The equation will tell how much octane is consumed by 0.810 moles of O2. The difference is the moles or grams of residual octane.

Post your work and we will check it for you.

You need to post the balanced equation; we will check it for you.

The equation tells how many moles of water is produced from the 0.810 moles of O2.

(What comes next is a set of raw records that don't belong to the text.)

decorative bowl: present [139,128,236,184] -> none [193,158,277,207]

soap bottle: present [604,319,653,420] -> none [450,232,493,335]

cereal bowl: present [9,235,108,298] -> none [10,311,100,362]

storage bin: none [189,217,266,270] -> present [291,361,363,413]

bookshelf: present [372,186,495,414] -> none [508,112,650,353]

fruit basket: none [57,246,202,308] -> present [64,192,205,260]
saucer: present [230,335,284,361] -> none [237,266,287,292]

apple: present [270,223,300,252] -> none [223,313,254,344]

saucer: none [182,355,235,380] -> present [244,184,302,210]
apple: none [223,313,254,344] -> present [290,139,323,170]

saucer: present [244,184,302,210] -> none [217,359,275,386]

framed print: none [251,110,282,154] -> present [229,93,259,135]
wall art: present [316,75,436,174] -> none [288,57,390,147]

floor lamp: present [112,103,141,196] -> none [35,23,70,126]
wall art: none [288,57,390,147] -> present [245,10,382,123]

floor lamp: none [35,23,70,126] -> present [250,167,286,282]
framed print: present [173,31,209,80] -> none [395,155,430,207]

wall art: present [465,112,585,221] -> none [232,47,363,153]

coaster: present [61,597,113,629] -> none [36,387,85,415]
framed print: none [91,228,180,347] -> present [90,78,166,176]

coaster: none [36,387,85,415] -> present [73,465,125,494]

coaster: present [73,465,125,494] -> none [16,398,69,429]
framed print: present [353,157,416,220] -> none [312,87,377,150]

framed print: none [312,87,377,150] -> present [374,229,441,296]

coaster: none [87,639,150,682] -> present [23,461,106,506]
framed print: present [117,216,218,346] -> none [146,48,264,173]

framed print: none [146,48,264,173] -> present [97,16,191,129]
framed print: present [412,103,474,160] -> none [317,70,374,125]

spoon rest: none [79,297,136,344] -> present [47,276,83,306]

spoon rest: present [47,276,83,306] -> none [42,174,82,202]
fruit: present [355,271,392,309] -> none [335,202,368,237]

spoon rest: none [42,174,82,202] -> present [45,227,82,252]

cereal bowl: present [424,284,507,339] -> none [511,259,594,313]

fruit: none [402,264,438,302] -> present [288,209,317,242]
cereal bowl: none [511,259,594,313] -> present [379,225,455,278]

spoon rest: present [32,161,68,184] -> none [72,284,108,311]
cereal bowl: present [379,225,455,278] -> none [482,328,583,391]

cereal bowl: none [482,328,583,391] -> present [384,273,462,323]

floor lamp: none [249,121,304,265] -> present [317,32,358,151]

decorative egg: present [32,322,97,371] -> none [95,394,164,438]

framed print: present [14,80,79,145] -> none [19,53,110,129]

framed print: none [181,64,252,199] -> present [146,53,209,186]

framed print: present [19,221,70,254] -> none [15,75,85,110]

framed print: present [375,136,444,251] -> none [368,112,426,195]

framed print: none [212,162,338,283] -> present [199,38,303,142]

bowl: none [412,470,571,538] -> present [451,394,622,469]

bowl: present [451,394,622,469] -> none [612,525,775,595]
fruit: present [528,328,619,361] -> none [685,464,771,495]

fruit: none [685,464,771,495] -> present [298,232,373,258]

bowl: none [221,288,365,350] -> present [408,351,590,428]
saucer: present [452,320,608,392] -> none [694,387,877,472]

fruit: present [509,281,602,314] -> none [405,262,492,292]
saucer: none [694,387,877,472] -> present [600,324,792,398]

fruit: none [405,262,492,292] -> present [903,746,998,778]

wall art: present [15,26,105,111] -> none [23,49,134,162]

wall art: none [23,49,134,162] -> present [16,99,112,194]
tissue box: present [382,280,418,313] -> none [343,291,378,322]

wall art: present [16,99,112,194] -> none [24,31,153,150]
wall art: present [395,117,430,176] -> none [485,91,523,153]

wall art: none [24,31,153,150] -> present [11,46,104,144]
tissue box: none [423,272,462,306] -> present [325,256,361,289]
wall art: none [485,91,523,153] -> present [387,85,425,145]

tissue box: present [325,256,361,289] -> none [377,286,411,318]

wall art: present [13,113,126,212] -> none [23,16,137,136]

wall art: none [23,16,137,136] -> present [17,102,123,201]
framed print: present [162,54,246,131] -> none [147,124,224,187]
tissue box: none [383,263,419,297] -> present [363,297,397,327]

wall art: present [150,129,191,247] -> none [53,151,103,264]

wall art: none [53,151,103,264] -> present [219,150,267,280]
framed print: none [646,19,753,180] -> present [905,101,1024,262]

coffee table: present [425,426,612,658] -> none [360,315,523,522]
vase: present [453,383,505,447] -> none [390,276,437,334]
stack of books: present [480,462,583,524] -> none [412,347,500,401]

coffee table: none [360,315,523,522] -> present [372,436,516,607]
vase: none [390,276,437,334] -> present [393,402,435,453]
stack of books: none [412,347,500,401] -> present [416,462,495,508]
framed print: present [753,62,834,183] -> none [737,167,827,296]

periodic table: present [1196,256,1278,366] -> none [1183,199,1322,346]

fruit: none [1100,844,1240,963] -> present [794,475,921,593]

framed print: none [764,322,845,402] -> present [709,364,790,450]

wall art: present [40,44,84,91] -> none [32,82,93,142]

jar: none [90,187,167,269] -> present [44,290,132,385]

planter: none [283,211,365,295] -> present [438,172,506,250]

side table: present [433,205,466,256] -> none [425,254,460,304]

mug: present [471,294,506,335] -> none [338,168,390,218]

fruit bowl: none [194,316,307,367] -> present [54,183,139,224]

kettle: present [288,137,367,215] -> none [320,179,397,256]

Post your results and we will check that too.

Balanced Equation C8H18(g) + O2(g) → CO2(g) + H2O(g). 2 C8H18(g) + 25 O2(g) = 16 CO2(g) + 18 H2O(g)

C8H18(g) + O2(g) → CO2(g) + H2O(g). 2 C8H18(g) + 25 O2(g) = 16 CO2(g) + 18 H2O(g)

Ok, so, 2 moles of C8H18 consumes 25 moles of oxygen gas.

So, 1 mole of octane consumes (25/2) = 12.5 moles of oxygen gas.
or 1 mole of oxygen burns (2/25) = 0.08 moles of octane

And,

0.310 moles of octane consume (12.5x0.310) = 3.875 moles of oxygen gas.

Or

0.810 moles of oxygen gas burns (0.08x0.810) = 0.0648 moles of octane.

How much octane is left can be easily found now :)

From what I told you to do in my previous post, try working the amount of moles of water out now :)

Maybe this is a trick question: there is such a small amount of oxygen that I wonder if it will burn at all!